## What the task asks
Nothing in the records may be dropped. Retype them all exactly.

## Provided information

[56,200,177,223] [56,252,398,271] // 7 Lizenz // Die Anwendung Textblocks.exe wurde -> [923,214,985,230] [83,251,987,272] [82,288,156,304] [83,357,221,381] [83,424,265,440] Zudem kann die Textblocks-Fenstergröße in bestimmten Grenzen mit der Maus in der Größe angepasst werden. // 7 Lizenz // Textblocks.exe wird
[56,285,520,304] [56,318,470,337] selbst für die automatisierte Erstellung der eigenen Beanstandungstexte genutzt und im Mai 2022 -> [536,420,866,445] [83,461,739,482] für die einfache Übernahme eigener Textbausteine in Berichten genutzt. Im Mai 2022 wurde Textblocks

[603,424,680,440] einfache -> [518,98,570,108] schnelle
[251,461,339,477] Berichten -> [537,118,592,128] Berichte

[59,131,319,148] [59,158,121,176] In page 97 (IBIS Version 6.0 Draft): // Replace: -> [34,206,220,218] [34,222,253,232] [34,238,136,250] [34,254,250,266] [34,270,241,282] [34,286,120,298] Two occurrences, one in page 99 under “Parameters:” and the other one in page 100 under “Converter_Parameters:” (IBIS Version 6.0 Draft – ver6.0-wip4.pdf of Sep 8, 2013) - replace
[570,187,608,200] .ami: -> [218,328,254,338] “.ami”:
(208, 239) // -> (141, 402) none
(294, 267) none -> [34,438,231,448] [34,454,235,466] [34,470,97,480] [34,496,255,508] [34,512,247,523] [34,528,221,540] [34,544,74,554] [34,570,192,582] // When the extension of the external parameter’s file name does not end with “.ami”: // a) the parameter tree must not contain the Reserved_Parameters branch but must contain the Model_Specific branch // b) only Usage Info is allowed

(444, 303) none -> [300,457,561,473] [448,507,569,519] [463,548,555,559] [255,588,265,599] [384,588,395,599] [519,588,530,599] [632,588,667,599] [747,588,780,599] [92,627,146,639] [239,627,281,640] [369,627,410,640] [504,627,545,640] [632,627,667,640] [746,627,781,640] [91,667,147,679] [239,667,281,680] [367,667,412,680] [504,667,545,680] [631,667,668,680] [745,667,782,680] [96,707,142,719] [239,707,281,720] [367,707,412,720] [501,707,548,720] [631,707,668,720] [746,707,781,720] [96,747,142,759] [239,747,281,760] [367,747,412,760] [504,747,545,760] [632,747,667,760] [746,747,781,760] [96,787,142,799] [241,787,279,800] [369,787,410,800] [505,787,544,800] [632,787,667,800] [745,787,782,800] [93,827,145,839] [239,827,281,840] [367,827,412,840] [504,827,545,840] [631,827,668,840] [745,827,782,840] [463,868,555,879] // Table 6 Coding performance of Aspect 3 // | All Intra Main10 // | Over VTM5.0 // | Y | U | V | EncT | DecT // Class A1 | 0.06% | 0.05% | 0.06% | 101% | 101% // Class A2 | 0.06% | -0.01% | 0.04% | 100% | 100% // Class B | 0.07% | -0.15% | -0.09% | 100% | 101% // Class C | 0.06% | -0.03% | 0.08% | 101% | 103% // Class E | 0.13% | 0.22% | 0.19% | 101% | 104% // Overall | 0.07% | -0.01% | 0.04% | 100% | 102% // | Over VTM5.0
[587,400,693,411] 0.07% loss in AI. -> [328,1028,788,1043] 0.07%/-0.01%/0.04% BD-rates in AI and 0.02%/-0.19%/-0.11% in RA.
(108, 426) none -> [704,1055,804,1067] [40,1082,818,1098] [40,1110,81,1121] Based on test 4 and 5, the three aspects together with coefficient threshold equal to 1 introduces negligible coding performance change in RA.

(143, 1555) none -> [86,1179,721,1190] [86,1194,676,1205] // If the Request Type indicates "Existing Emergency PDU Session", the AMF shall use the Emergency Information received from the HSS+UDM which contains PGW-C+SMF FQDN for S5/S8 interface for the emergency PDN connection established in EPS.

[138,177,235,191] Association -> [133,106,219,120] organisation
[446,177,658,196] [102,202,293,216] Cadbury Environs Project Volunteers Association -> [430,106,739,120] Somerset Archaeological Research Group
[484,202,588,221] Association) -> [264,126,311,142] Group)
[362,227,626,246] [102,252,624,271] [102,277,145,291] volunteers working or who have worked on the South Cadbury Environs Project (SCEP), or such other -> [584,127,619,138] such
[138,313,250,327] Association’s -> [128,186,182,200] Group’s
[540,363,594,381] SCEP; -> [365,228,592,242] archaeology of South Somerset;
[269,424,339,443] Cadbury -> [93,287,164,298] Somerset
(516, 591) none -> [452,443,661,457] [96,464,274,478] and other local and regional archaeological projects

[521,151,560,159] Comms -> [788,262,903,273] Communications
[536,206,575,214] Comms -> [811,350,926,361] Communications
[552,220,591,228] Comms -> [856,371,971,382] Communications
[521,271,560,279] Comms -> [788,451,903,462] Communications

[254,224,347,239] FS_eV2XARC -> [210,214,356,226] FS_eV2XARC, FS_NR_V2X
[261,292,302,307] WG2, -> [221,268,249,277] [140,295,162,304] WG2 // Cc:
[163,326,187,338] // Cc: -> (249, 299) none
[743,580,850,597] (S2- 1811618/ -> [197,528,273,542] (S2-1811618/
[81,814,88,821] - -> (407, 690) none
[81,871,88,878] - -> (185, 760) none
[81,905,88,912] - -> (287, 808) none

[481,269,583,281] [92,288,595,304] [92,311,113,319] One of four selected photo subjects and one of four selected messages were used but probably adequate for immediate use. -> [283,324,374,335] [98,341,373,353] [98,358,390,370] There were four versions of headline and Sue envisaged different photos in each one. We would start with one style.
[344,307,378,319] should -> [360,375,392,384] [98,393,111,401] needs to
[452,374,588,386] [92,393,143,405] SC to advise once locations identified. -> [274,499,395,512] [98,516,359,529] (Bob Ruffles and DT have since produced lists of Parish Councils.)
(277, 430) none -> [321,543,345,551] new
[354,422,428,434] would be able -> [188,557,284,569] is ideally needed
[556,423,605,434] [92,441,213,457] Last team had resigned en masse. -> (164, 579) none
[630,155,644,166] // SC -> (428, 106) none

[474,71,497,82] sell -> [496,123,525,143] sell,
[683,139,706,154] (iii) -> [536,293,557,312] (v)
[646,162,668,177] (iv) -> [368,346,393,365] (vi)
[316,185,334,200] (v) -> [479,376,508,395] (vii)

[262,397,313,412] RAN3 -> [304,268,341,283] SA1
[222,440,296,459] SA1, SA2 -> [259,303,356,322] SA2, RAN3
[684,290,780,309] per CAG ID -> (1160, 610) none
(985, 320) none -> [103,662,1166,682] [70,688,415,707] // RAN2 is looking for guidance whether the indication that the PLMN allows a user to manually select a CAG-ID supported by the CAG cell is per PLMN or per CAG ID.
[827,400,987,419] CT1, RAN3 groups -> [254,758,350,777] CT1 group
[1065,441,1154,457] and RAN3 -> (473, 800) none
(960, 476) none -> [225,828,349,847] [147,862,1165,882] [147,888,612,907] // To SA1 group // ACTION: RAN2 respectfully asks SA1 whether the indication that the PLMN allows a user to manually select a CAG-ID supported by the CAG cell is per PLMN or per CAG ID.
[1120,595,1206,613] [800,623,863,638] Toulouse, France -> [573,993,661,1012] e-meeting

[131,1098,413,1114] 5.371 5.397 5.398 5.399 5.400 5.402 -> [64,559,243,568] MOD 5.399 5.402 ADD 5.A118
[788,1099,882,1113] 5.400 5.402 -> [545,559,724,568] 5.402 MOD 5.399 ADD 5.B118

## The completed task
[56,200,177,223] [56,252,398,271] // 7 Lizenz // Die Anwendung Textblocks.exe wurde -> [923,214,985,230] [83,251,987,272] [82,288,156,304] [83,357,221,381] [83,424,265,440] Zudem kann die Textblocks-Fenstergröße in bestimmten Grenzen mit der Maus in der Größe angepasst werden. // 7 Lizenz // Textblocks.exe wird
[56,285,520,304] [56,318,470,337] selbst für die automatisierte Erstellung der eigenen Beanstandungstexte genutzt und im Mai 2022 -> [536,420,866,445] [83,461,739,482] für die einfache Übernahme eigener Textbausteine in Berichten genutzt. Im Mai 2022 wurde Textblocks

[603,424,680,440] einfache -> [518,98,570,108] schnelle
[251,461,339,477] Berichten -> [537,118,592,128] Berichte

[59,131,319,148] [59,158,121,176] In page 97 (IBIS Version 6.0 Draft): // Replace: -> [34,206,220,218] [34,222,253,232] [34,238,136,250] [34,254,250,266] [34,270,241,282] [34,286,120,298] Two occurrences, one in page 99 under “Parameters:” and the other one in page 100 under “Converter_Parameters:” (IBIS Version 6.0 Draft – ver6.0-wip4.pdf of Sep 8, 2013) - replace
[570,187,608,200] .ami: -> [218,328,254,338] “.ami”:
(208, 239) // -> (141, 402) none
(294, 267) none -> [34,438,231,448] [34,454,235,466] [34,470,97,480] [34,496,255,508] [34,512,247,523] [34,528,221,540] [34,544,74,554] [34,570,192,582] // When the extension of the external parameter’s file name does not end with “.ami”: // a) the parameter tree must not contain the Reserved_Parameters branch but must contain the Model_Specific branch // b) only Usage Info is allowed

(444, 303) none -> [300,457,561,473] [448,507,569,519] [463,548,555,559] [255,588,265,599] [384,588,395,599] [519,588,530,599] [632,588,667,599] [747,588,780,599] [92,627,146,639] [239,627,281,640] [369,627,410,640] [504,627,545,640] [632,627,667,640] [746,627,781,640] [91,667,147,679] [239,667,281,680] [367,667,412,680] [504,667,545,680] [631,667,668,680] [745,667,782,680] [96,707,142,719] [239,707,281,720] [367,707,412,720] [501,707,548,720] [631,707,668,720] [746,707,781,720] [96,747,142,759] [239,747,281,760] [367,747,412,760] [504,747,545,760] [632,747,667,760] [746,747,781,760] [96,787,142,799] [241,787,279,800] [369,787,410,800] [505,787,544,800] [632,787,667,800] [745,787,782,800] [93,827,145,839] [239,827,281,840] [367,827,412,840] [504,827,545,840] [631,827,668,840] [745,827,782,840] [463,868,555,879] // Table 6 Coding performance of Aspect 3 // | All Intra Main10 // | Over VTM5.0 // | Y | U | V | EncT | DecT // Class A1 | 0.06% | 0.05% | 0.06% | 101% | 101% // Class A2 | 0.06% | -0.01% | 0.04% | 100% | 100% // Class B | 0.07% | -0.15% | -0.09% | 100% | 101% // Class C | 0.06% | -0.03% | 0.08% | 101% | 103% // Class E | 0.13% | 0.22% | 0.19% | 101% | 104% // Overall | 0.07% | -0.01% | 0.04% | 100% | 102% // | Over VTM5.0
[587,400,693,411] 0.07% loss in AI. -> [328,1028,788,1043] 0.07%/-0.01%/0.04% BD-rates in AI and 0.02%/-0.19%/-0.11% in RA.
(108, 426) none -> [704,1055,804,1067] [40,1082,818,1098] [40,1110,81,1121] Based on test 4 and 5, the three aspects together with coefficient threshold equal to 1 introduces negligible coding performance change in RA.

(143, 1555) none -> [86,1179,721,1190] [86,1194,676,1205] // If the Request Type indicates "Existing Emergency PDU Session", the AMF shall use the Emergency Information received from the HSS+UDM which contains PGW-C+SMF FQDN for S5/S8 interface for the emergency PDN connection established in EPS.

[138,177,235,191] Association -> [133,106,219,120] organisation
[446,177,658,196] [102,202,293,216] Cadbury Environs Project Volunteers Association -> [430,106,739,120] Somerset Archaeological Research Group
[484,202,588,221] Association) -> [264,126,311,142] Group)
[362,227,626,246] [102,252,624,271] [102,277,145,291] volunteers working or who have worked on the South Cadbury Environs Project (SCEP), or such other -> [584,127,619,138] such
[138,313,250,327] Association’s -> [128,186,182,200] Group’s
[540,363,594,381] SCEP; -> [365,228,592,242] archaeology of South Somerset;
[269,424,339,443] Cadbury -> [93,287,164,298] Somerset
(516, 591) none -> [452,443,661,457] [96,464,274,478] and other local and regional archaeological projects

[521,151,560,159] Comms -> [788,262,903,273] Communications
[536,206,575,214] Comms -> [811,350,926,361] Communications
[552,220,591,228] Comms -> [856,371,971,382] Communications
[521,271,560,279] Comms -> [788,451,903,462] Communications

[254,224,347,239] FS_eV2XARC -> [210,214,356,226] FS_eV2XARC, FS_NR_V2X
[261,292,302,307] WG2, -> [221,268,249,277] [140,295,162,304] WG2 // Cc:
[163,326,187,338] // Cc: -> (249, 299) none
[743,580,850,597] (S2- 1811618/ -> [197,528,273,542] (S2-1811618/
[81,814,88,821] - -> (407, 690) none
[81,871,88,878] - -> (185, 760) none
[81,905,88,912] - -> (287, 808) none

[481,269,583,281] [92,288,595,304] [92,311,113,319] One of four selected photo subjects and one of four selected messages were used but probably adequate for immediate use. -> [283,324,374,335] [98,341,373,353] [98,358,390,370] There were four versions of headline and Sue envisaged different photos in each one. We would start with one style.
[344,307,378,319] should -> [360,375,392,384] [98,393,111,401] needs to
[452,374,588,386] [92,393,143,405] SC to advise once locations identified. -> [274,499,395,512] [98,516,359,529] (Bob Ruffles and DT have since produced lists of Parish Councils.)
(277, 430) none -> [321,543,345,551] new
[354,422,428,434] would be able -> [188,557,284,569] is ideally needed
[556,423,605,434] [92,441,213,457] Last team had resigned en masse. -> (164, 579) none
[630,155,644,166] // SC -> (428, 106) none

[474,71,497,82] sell -> [496,123,525,143] sell,
[683,139,706,154] (iii) -> [536,293,557,312] (v)
[646,162,668,177] (iv) -> [368,346,393,365] (vi)
[316,185,334,200] (v) -> [479,376,508,395] (vii)

[262,397,313,412] RAN3 -> [304,268,341,283] SA1
[222,440,296,459] SA1, SA2 -> [259,303,356,322] SA2, RAN3
[684,290,780,309] per CAG ID -> (1160, 610) none
(985, 320) none -> [103,662,1166,682] [70,688,415,707] // RAN2 is looking for guidance whether the indication that the PLMN allows a user to manually select a CAG-ID supported by the CAG cell is per PLMN or per CAG ID.
[827,400,987,419] CT1, RAN3 groups -> [254,758,350,777] CT1 group
[1065,441,1154,457] and RAN3 -> (473, 800) none
(960, 476) none -> [225,828,349,847] [147,862,1165,882] [147,888,612,907] // To SA1 group // ACTION: RAN2 respectfully asks SA1 whether the indication that the PLMN allows a user to manually select a CAG-ID supported by the CAG cell is per PLMN or per CAG ID.
[1120,595,1206,613] [800,623,863,638] Toulouse, France -> [573,993,661,1012] e-meeting

[131,1098,413,1114] 5.371 5.397 5.398 5.399 5.400 5.402 -> [64,559,243,568] MOD 5.399 5.402 ADD 5.A118
[788,1099,882,1113] 5.400 5.402 -> [545,559,724,568] 5.402 MOD 5.399 ADD 5.B118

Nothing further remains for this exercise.